Symptomi memiliki keunggulan dalam hal kemampuan penerjemahan multibahasa. Saat diluncurkan, layanan ini mendukung 4 bahasa, namun kini dapat digunakan dalam 13 bahasa, termasuk bahasa Inggris, Mandarin (Sederhana, Tradisional), Jepang, Spanyol, Prancis, Rusia, Arab, Vietnam, Urdu, Nepal, dan Mongol. Symptomi baru-baru ini terpilih sebagai karya unggulan dalam ‘Kontes Kasus Terbaik Dukungan Warga Asing Pemerintah Daerah’. ‘Eodiyapa’ dan ‘Symptomi’ masing-masing telah memperoleh ‘Sertifikasi ISO 13485’, yaitu standar manajemen mutu alat kesehatan internasional, pada tahun 2021 dan 2023.
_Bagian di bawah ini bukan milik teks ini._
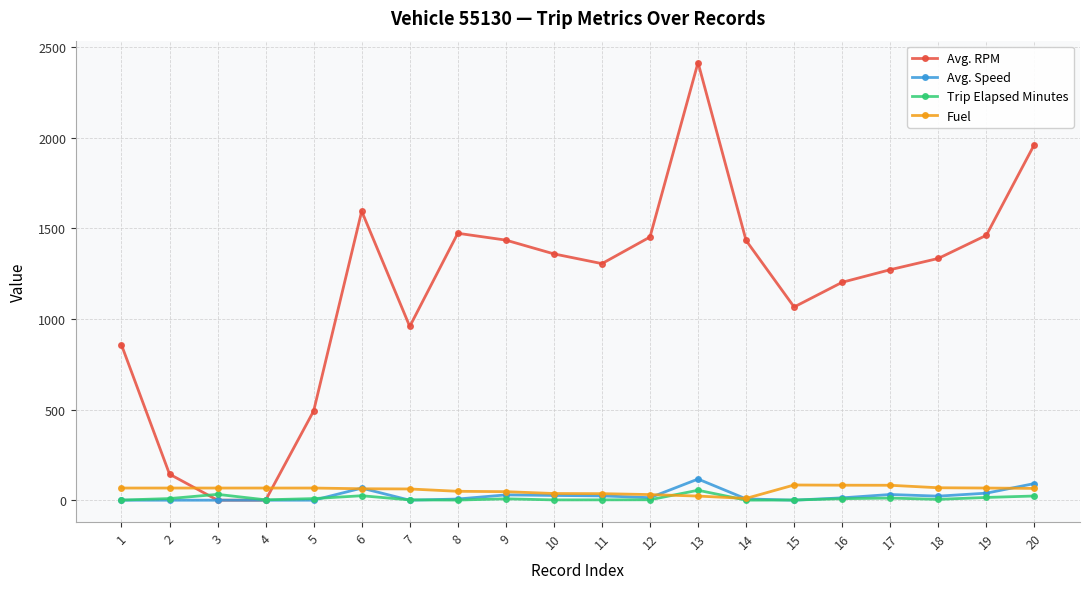

What is the difference between the highest and lowest values at 1?

857.0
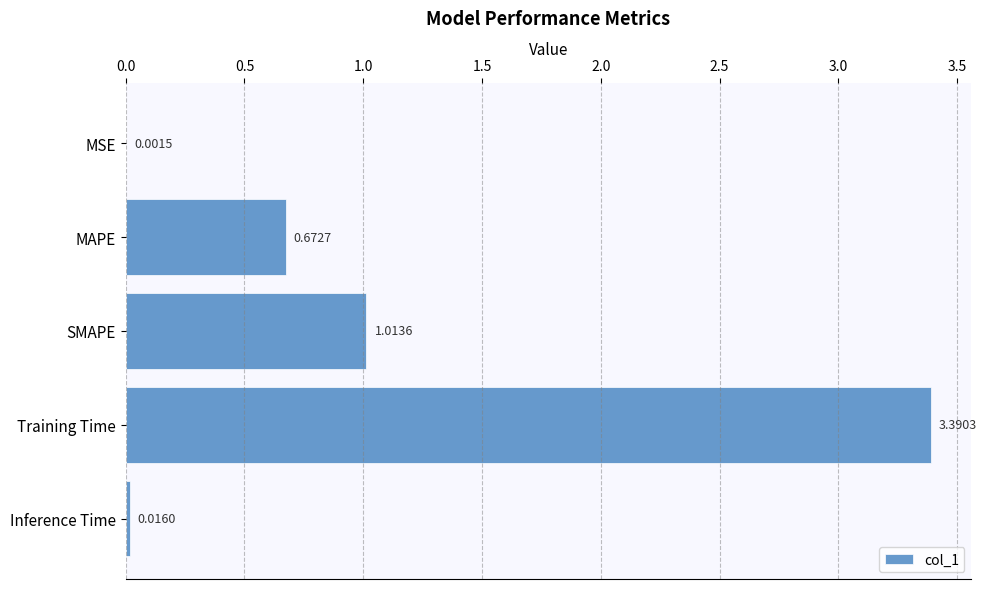

Which label corresponds to the largest value in the chart?

Training Time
Naver Healthcare Lab baru-baru ini meluncurkan layanan beta ‘Naver Care’. Sama seperti layanan lain, pengguna cukup memasukkan gejala dan siklus penyakit untuk mengetahui perkiraan nama penyakit melalui AI. Ini adalah layanan medis AI pertama yang diluncurkan oleh laboratorium tersebut untuk masyarakat umum, bukan hanya karyawan internal. Sebelumnya, laboratorium ini mengoperasikan ‘Naver Smart Survey’ yang ditujukan untuk klinik internal perusahaan Naver. Metode yang digunakan adalah AI memprediksi penyakit setelah pasien memasukkan gejalanya dan menyampaikannya kepada tenaga medis. Namun, fitur seperti pencatatan otomatis EMR yang disediakan oleh ‘Smart Survey’ tidak diterapkan pada layanan ‘Naver Care’ kali ini.
Layanan ini dapat langsung digunakan dengan mencari ‘Naver Care’ di kolom pencarian Naver. Naver memperkenalkan layanannya sebagai ‘layanan gejala daring yang menemukan rumah sakit yang tepat beserta perkiraan penyakit setelah pengguna memasukkan area atau gejala yang sakit’. Pengguna dapat menggunakan layanan setelah memasukkan usia dan jenis kelamin. Pada layar terakhir, terdapat pemberitahuan: ‘Layanan ini memberikan informasi terkait penyakit dan fasilitas kesehatan berdasarkan informasi yang dimasukkan. Informasi yang disajikan bersifat tentatif dan hanya untuk referensi, bukan ditujukan sebagai saran medis, diagnosis, pengobatan, atau pencegahan penyakit.’